If a single formula could turn everyone into a wrestling state champion, then all wrestlers would quickly adopt it. Unfortunately, though, becoming a champion isn't just about skill. It also depends on various factors, even a bit of luck. The relative competitiveness of your state, your access to good coaches and your ability to find a supportive team can all make a difference. But if you work hard enough and everything aligns, you may become a champion.
Video of the Day
Start training as early as you can. Every additional year you spend training means you get more time to master both basic and advanced skills. Elementary and middle schoolers who don't have access to a school team should consider private training at a wrestling facility or see if they can join another school's team or an intramural league. Early training helps you gain flexibility, strength and skill. It also helps improve muscle memory so that basic moves become automatic and require little thinking.
Listen to your coaches and your peers. This might seem like an obvious strategy, but wrestling is a combat sport that can stroke the ego. Some wrestlers become so invested in proving their toughness that they're unwilling to learn new methods or question the way they do things. If your coach shows you a new maneuver, learn it and practice it even if it doesn't fit your style or you don't think the maneuver is ideal.

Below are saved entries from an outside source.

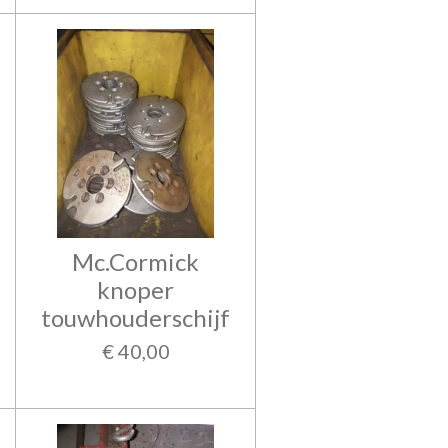
Mc.Cormick
knoper
touwhouderschijf
€ 40,00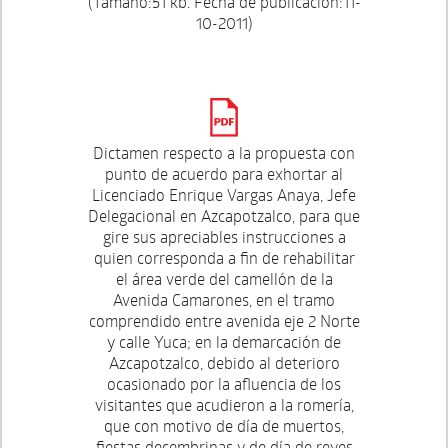
(Tamaño:51 kb. Fecha de publicación:11-
10-2011)
Dictamen respecto a la propuesta con
punto de acuerdo para exhortar al
Licenciado Enrique Vargas Anaya, Jefe
Delegacional en Azcapotzalco, para que
gire sus apreciables instrucciones a
quien corresponda a fin de rehabilitar
el área verde del camellón de la
Avenida Camarones, en el tramo
comprendido entre avenida eje 2 Norte
y calle Yuca; en la demarcación de
Azcapotzalco, debido al deterioro
ocasionado por la afluencia de los
visitantes que acudieron a la romería,
que con motivo de día de muertos,
fiestas decembrinas y de día de reyes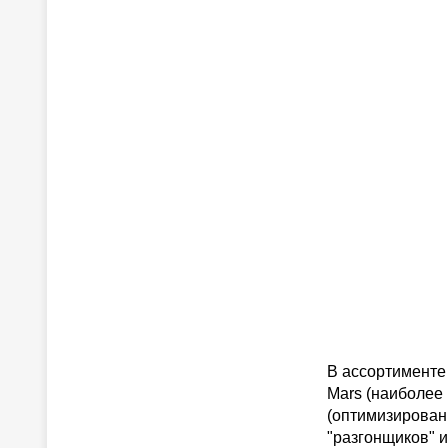
В ассортименте
Mars (наиболее
(оптимизирован
"разгонщиков" 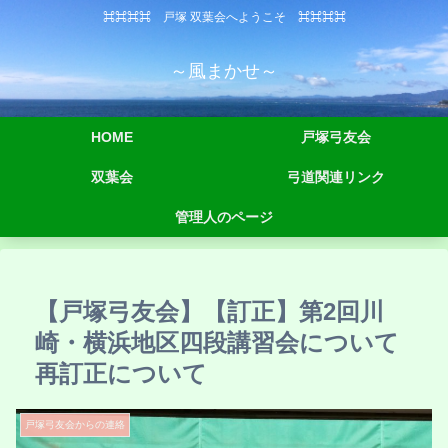
⌘⌘⌘⌘ 戸塚 双葉会へようこそ ⌘⌘⌘⌘
～風まかせ～
HOME
戸塚弓友会
双葉会
弓道関連リンク
管理人のページ
【戸塚弓友会】【訂正】第2回川
崎・横浜地区四段講習会について
再訂正について
戸塚弓友会からの連絡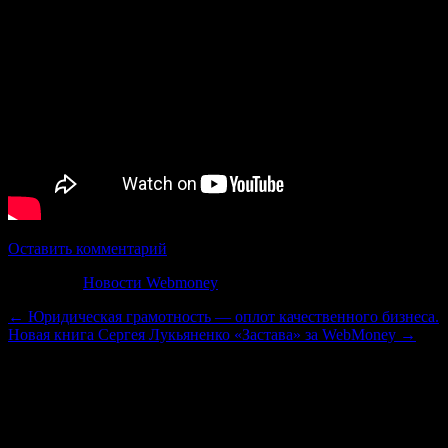
Оставить комментарий
Категория
Новости Webmoney
←
Юридическая грамотность — оплот качественного бизнеса.
Новая книга Сергея Лукьяненко «Застава» за WebMoney
→
Добавить комментарий
Войти с помощью:
Ваш адрес email не будет опубликован.
Обязательные поля пом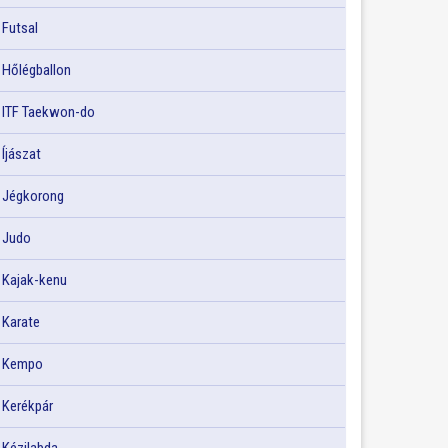
Futsal
Hőlégballon
ITF Taekwon-do
Íjászat
Jégkorong
Judo
Kajak-kenu
Karate
Kempo
Kerékpár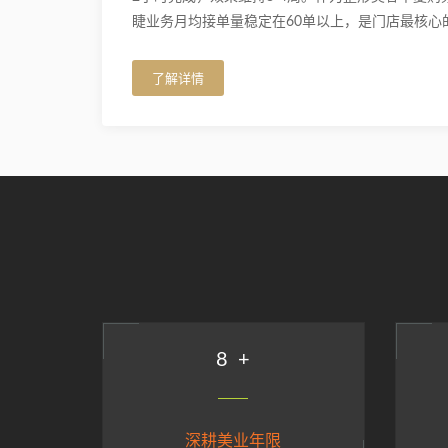
睫业务月均接单量稳定在60单以上，是门店最核心
了解详情
9
+
深耕美业年限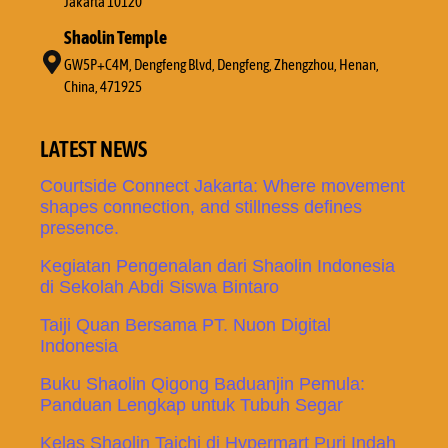
Jakarta 10120
Shaolin Temple
GW5P+C4M, Dengfeng Blvd, Dengfeng, Zhengzhou, Henan,
China, 471925
LATEST NEWS
Courtside Connect Jakarta: Where movement
shapes connection, and stillness defines
presence.
Kegiatan Pengenalan dari Shaolin Indonesia
di Sekolah Abdi Siswa Bintaro
Taiji Quan Bersama PT. Nuon Digital
Indonesia
Buku Shaolin Qigong Baduanjin Pemula:
Panduan Lengkap untuk Tubuh Segar
Kelas Shaolin Taichi di Hypermart Puri Indah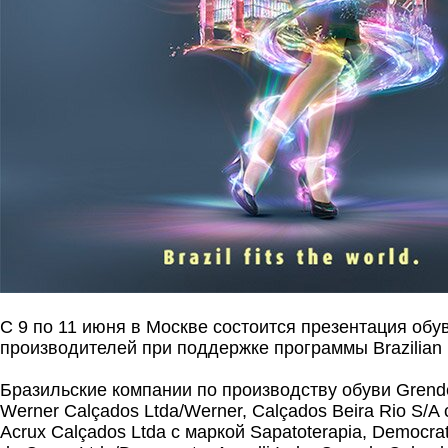
С 9 по 11 июня в Москве состоится презентация обу
производителей при поддержке программы Brazilian
Бразильские компании по производству обуви Grende
Werner Calçados Ltda/Werner, Calçados Beira Rio S/A 
Acrux Calçados Ltda с маркой Sapatoterapia, Democrat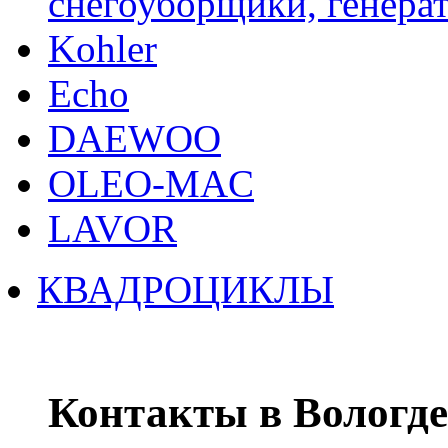
снегоуборщики, генерат
Kohler
Echo
DAEWOO
OLEO-MAC
LAVOR
КВАДРОЦИКЛЫ
Контакты в Вологде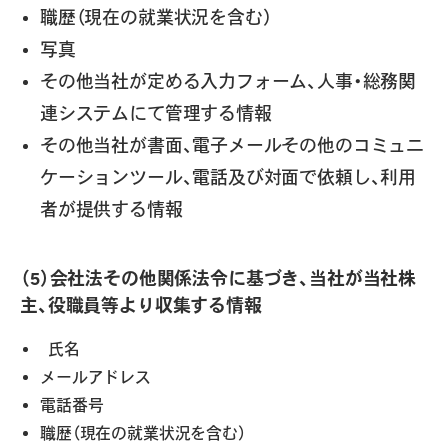
職歴（現在の就業状況を含む）
写真
その他当社が定める入力フォーム、人事・総務関
連システムにて管理する情報
その他当社が書面、電子メールその他のコミュニ
ケーションツール、電話及び対面で依頼し、利用
者が提供する情報
（5）会社法その他関係法令に基づき、当社が当社株
主、役職員等より収集する情報
氏名
メールアドレス
電話番号
職歴（現在の就業状況を含む）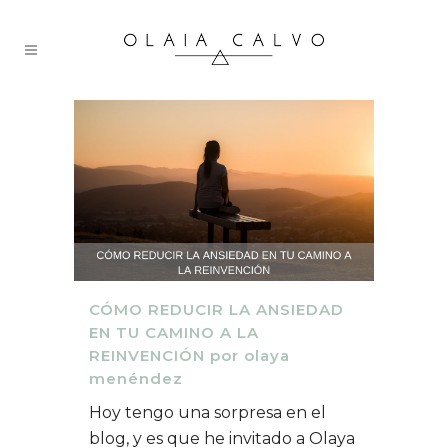
CÓMO REDUCIR LA ANSIEDAD
EN TU CAMINO A LA
REINVENCIÓN por olaya
menéndez
Hoy tengo una sorpresa en el
blog, y es que he invitado a Olaya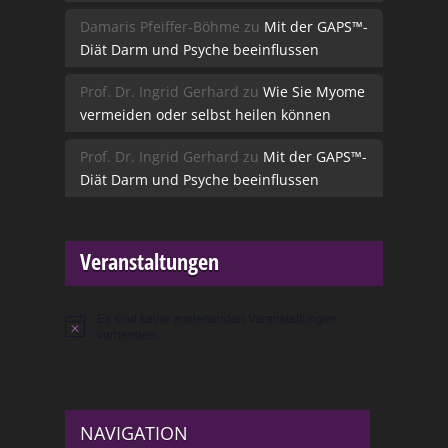
Damaris Pfeiffer-Böhme
zu
Mit der GAPS™-
Diät Darm und Psyche beeinflussen
Prof. Dr. Ingrid Gerhard
zu
Wie Sie Myome
vermeiden oder selbst heilen können
Prof. Dr. Ingrid Gerhard
zu
Mit der GAPS™-
Diät Darm und Psyche beeinflussen
Veranstaltungen
Es sind keine anstehenden Veranstaltungen
Hinweis
vorhanden.
NAVIGATION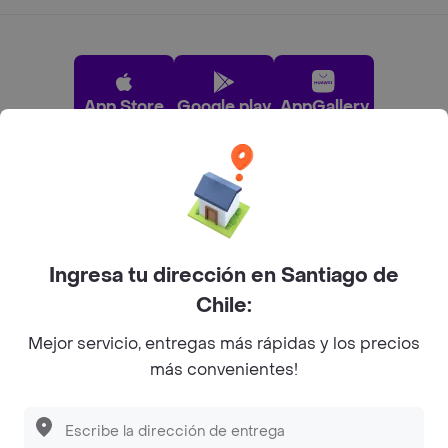
App Store
Google play
AppGallery
Pide tu comida favorita cerca de ti
Categorías
Ingresa tu dirección en Santiago de
Chile:
Únete a Rappi
Mejor servicio, entregas más rápidas y los precios
más convenientes!
Sobre Rappi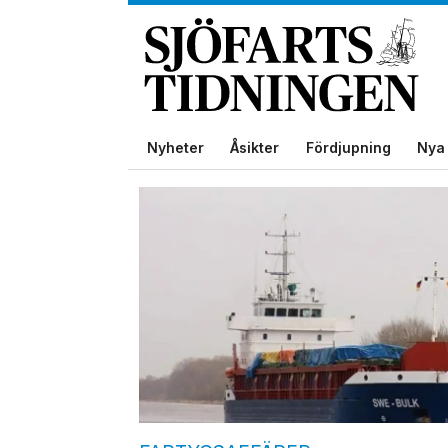
Nyheter
Åsikter
Fördjupning
Nya 
Tag:
rederi
ab
swedish
bulk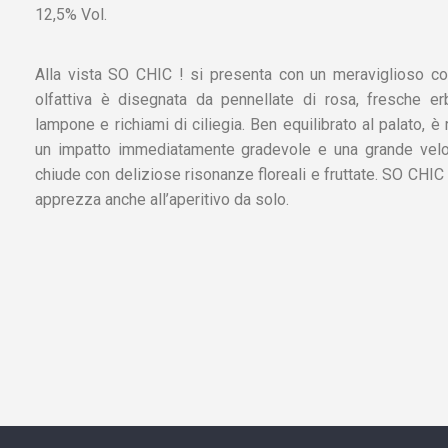
12,5% Vol.
Alla vista SO CHIC ! si presenta con un meraviglioso colo
olfattiva è disegnata da pennellate di rosa, fresche e
lampone e richiami di ciliegia. Ben equilibrato al palato, è
un impatto immediatamente gradevole e una grande veloc
chiude con deliziose risonanze floreali e fruttate. SO CHIC ! 
apprezza anche all’aperitivo da solo.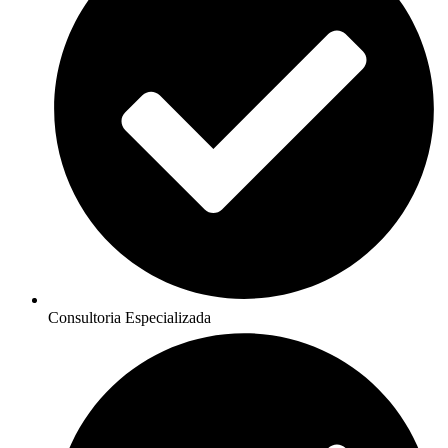
Consultoria Especializada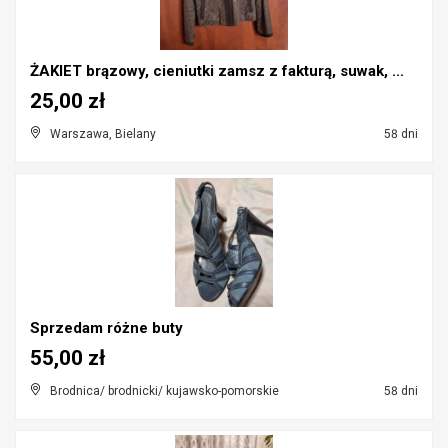
ŻAKIET brązowy, cieniutki zamsz z fakturą, suwak, ...
25,00 zł
Warszawa, Bielany
58 dni
Sprzedam różne buty
55,00 zł
Brodnica/ brodnicki/ kujawsko-pomorskie
58 dni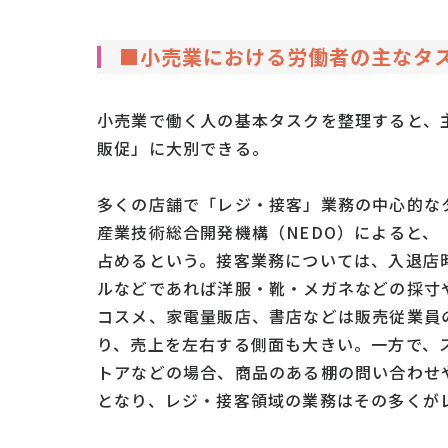
■小売業における労働者の主なタ
小売業で働く人の基本タスクを整理すると、
販促」に大別できる。
多くの店舗で「レジ・接客」業務の中心的な
産業技術総合開発機構（NEDO）によると、
占めるという。接客業務については、入退店
ルなどであれば洋服・靴・メガネなどの採寸
コスメ、家電量販店、書店などは販売従業員
り、売上を左右する側面も大きい。一方で、
トアなどの場合、商品のある棚の問い合わせ
となり、レジ・接客領域の業務はその多くが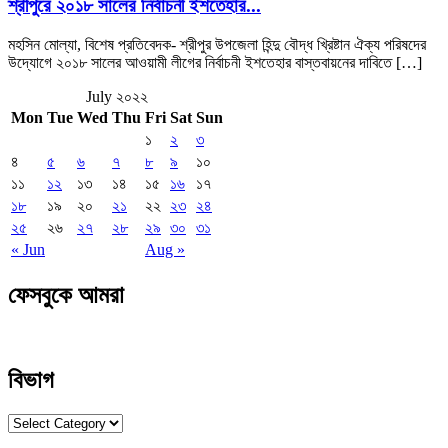
শ্রীপুরে ২০১৮ সালের নির্বাচনী ইশতেহার...
মহসিন মোল্যা, বিশেষ প্রতিবেদক- শ্রীপুর উপজেলা হিন্দু বৌদ্ধ খ্রিষ্টান ঐক্য পরিষদের
উদ্যোগে ২০১৮ সালের আওয়ামী লীগের নির্বাচনী ইশতেহার বাস্তবায়নের দাবিতে […]
July ২০২২
Mon
Tue
Wed
Thu
Fri
Sat
Sun
১
২
৩
৪
৫
৬
৭
৮
৯
১০
১১
১২
১৩
১৪
১৫
১৬
১৭
১৮
১৯
২০
২১
২২
২৩
২৪
২৫
২৬
২৭
২৮
২৯
৩০
৩১
« Jun
Aug »
ফেসবুকে আমরা
বিভাগ
বিভাগ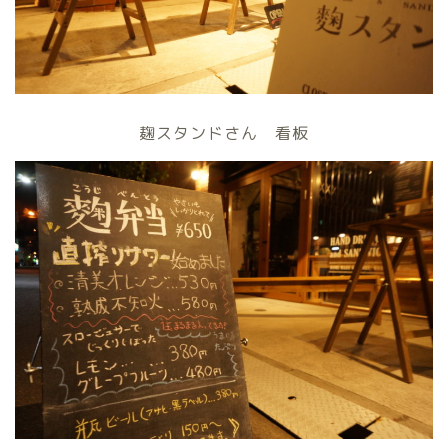
麹スタンドさん 看板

Practice outside of your wrestling classes. Wrestling isn't just an athletic endeavor. It's also an intellectual one. The best wrestlers repeatedly go over moves in their heads and design new escapes. When you see your teammates wrestle, contemplate their moves and consider what you might do differently. When you're out and about, consider how you'd react if someone suddenly grabbed your leg, your arm or your torso. This improves your reaction time and helps you develop novel techniques that other wrestlers might not consider.
Focus on conditioning. Strength-training and cardiovascular endurance both play key roles in a wrestler's success. Aim for at least five days a week of cardio, such as running and jumping rope, and do strength-based routines at least three days a week. Your strength-training sessions should heavily focus on core strength. For the healthiest body possible, you'll also need one to two rest days. Take these days to do low-intensity activities, such as yoga.
Enroll in a competitive wrestling team. No matter how good you are, you won't become a state champion if you're never given the chance to compete. You'll also need to impress your coach if you want to be enrolled in tournaments, so practice good sportsmanship. Help other wrestlers master basic techniques and allow your coach to see you testing out new moves.